Van Kessel was een zeer veelzijdig kunstenaar die zijn hand in vele verschillende genres heeft gezet. Hij schilderde stillevens, dierenfoto's, allegorische taferelen maar ook diverse landschapsmotieven. Hij werd geïnspireerd door zijn grootvader Jan Brueghel de Oude en andere Vlaamse schilders zoals Daniel Seghers, Joris Hoefnagel en Frans Snyders. Hij was ook zeer actief in het genre van de slingers, dat onder meer door zijn grootvader Jan Brueghel werd opgericht. Zo werkte hij samen met zijn oom David Teniers aan het schilderij "De zeepbellen", waarin hij de decoratieve bloemenslingers rond het portret schilderde. Als bloemenschilder werd hij in 1644 officieel toegelaten tot het Lukasgilde van Antwerpen. Twee jaar later trouwde hij met Maria van Apshoven, met wie hij 13 kinderen kreeg. Van zijn kinderen waren twee zonen, Jan van Kessel de Jonge en Ferdinand van Kessel, ook succesvolle schilders en werden door hem persoonlijk opgeleid. Tijdens het leven van Van Kessel waren er dus in totaal drie schilders met dezelfde naam. Dit veroorzaakte later enige verwarring bij het classificeren van de werken. Naast zijn zoon Jan was er nog een andere Vlaamse schilder met dezelfde naam. Er was echter geen verband met deze. Een andere moeilijkheid was dat van Kessel verschillende handtekeningen gebruikte. Hij schilderde vaak hele kleine plaatjes waarop hij zijn anders zo verfraaide signatuur niet had kunnen plaatsen. Lange tijd werd aangenomen dat het vanwege de verschillende handtekeningen verschillende kunstenaars moet zijn geweest. Vandaag de dag kunnen zijn werken van 1648 tot 1676 veilig worden geclassificeerd.

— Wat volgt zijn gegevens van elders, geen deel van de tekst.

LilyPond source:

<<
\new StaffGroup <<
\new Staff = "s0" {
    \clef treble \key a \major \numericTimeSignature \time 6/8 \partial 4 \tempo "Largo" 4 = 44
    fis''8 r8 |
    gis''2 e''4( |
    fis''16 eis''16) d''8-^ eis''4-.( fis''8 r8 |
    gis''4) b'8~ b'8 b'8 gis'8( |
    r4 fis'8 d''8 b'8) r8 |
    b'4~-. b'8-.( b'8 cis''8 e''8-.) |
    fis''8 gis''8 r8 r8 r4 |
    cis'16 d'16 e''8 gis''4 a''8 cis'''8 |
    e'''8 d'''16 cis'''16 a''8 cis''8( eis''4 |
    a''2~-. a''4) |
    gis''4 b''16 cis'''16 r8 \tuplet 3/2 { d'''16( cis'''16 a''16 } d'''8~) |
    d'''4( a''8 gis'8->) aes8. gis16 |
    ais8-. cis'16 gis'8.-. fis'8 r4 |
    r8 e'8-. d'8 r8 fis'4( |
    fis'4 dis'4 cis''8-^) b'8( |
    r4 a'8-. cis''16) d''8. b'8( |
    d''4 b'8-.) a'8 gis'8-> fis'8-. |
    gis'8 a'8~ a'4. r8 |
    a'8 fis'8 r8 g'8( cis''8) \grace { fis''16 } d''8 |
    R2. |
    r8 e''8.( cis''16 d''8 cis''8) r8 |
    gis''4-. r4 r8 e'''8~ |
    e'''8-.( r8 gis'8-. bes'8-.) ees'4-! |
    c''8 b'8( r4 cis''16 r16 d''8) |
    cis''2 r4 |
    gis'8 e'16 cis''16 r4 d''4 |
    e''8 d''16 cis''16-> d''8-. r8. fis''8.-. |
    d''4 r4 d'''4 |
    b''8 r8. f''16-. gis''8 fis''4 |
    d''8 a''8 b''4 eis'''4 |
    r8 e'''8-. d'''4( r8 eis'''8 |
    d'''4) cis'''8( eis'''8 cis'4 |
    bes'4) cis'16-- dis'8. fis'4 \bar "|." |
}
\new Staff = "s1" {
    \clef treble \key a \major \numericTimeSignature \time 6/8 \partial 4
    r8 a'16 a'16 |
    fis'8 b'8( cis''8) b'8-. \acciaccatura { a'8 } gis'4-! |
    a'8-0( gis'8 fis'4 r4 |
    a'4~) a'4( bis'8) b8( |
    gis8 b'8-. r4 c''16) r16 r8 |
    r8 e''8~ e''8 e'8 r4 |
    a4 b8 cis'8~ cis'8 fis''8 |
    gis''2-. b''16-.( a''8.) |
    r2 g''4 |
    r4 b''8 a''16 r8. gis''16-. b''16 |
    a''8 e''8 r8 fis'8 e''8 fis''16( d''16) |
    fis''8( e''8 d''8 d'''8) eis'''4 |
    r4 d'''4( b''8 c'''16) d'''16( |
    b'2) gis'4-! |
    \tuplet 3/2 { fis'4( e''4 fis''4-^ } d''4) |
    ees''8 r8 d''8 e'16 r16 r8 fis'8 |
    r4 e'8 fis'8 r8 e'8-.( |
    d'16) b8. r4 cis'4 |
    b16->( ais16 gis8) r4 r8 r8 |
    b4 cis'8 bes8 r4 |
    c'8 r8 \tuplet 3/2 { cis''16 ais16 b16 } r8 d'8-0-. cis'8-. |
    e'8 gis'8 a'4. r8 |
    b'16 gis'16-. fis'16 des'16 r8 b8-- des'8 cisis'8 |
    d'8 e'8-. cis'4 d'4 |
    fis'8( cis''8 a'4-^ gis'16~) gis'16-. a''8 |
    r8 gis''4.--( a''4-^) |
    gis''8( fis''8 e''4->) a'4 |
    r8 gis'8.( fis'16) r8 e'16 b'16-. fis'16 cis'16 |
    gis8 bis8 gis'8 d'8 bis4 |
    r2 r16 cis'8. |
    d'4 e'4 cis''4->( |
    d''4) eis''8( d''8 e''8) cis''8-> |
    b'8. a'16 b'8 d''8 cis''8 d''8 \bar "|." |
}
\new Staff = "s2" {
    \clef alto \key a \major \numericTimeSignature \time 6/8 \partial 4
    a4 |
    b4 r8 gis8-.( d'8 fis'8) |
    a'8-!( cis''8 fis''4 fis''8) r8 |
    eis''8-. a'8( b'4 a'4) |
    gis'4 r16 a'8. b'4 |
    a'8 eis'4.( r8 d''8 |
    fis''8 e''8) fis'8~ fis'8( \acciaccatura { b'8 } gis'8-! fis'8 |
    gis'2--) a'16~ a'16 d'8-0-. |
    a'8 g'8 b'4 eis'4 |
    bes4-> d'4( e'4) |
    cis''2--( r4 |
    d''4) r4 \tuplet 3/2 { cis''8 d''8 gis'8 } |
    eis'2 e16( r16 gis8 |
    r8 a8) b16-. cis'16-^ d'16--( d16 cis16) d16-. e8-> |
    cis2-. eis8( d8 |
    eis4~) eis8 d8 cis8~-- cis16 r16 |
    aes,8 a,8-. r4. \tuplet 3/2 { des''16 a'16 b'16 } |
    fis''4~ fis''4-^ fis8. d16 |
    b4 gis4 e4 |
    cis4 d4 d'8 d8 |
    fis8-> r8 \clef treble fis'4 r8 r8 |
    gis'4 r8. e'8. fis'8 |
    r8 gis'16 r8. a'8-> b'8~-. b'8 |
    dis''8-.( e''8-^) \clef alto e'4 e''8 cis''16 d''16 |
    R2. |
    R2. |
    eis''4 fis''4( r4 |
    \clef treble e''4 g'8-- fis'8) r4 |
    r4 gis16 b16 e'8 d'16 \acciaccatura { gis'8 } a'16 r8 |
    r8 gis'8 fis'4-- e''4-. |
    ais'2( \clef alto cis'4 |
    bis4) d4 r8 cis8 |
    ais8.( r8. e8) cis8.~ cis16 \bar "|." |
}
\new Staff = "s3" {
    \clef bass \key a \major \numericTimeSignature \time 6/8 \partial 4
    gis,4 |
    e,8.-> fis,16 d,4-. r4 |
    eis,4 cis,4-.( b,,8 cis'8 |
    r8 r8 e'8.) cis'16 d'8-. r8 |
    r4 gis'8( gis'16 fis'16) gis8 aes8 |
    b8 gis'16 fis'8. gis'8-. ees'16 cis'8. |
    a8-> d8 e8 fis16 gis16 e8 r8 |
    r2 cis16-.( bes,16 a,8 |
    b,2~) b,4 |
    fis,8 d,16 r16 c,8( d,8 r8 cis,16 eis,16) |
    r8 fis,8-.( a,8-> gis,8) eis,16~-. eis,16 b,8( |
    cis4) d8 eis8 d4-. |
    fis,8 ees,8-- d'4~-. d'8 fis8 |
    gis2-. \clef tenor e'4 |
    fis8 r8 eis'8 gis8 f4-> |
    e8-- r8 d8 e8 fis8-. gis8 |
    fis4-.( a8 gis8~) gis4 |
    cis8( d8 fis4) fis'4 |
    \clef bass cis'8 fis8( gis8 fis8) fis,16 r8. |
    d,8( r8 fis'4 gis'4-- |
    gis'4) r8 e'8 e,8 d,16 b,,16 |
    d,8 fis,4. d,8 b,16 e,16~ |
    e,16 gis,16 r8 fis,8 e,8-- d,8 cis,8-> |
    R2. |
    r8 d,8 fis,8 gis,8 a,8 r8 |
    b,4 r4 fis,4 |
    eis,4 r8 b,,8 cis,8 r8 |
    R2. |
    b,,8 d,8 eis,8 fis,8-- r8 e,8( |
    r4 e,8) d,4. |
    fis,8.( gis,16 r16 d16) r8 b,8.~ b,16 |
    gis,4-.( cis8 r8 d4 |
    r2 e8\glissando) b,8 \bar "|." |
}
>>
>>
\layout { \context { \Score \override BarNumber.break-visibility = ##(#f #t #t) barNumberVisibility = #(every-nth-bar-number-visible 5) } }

Van Kessel was een schilder die geobsedeerd was door details. Vooral zijn stillevens en diermotieven, waaronder diverse insectenstudies zoals "Still Life Study of Insects on a Rosemary Branch" waren van bijna wetenschappelijke accuratesse. Dit maakte zijn werken zeer populair in heel Europa. Van Kessel kon goede prijzen vragen en veel schilderijen verkopen. Dit stelde hem en zijn familie in staat om een goed en veilig leven te leiden. Na het overlijden van zijn vrouw in 1678 verslechterde de financiële situatie echter steeds meer. Van Kessel was te oud en te ziek om te kunnen schilderen. Hij werd uiteindelijk gedwongen om een hypotheek op zijn huis te nemen. Hij stierf op 53-jarige leeftijd en liet een grote schuldenberg achter.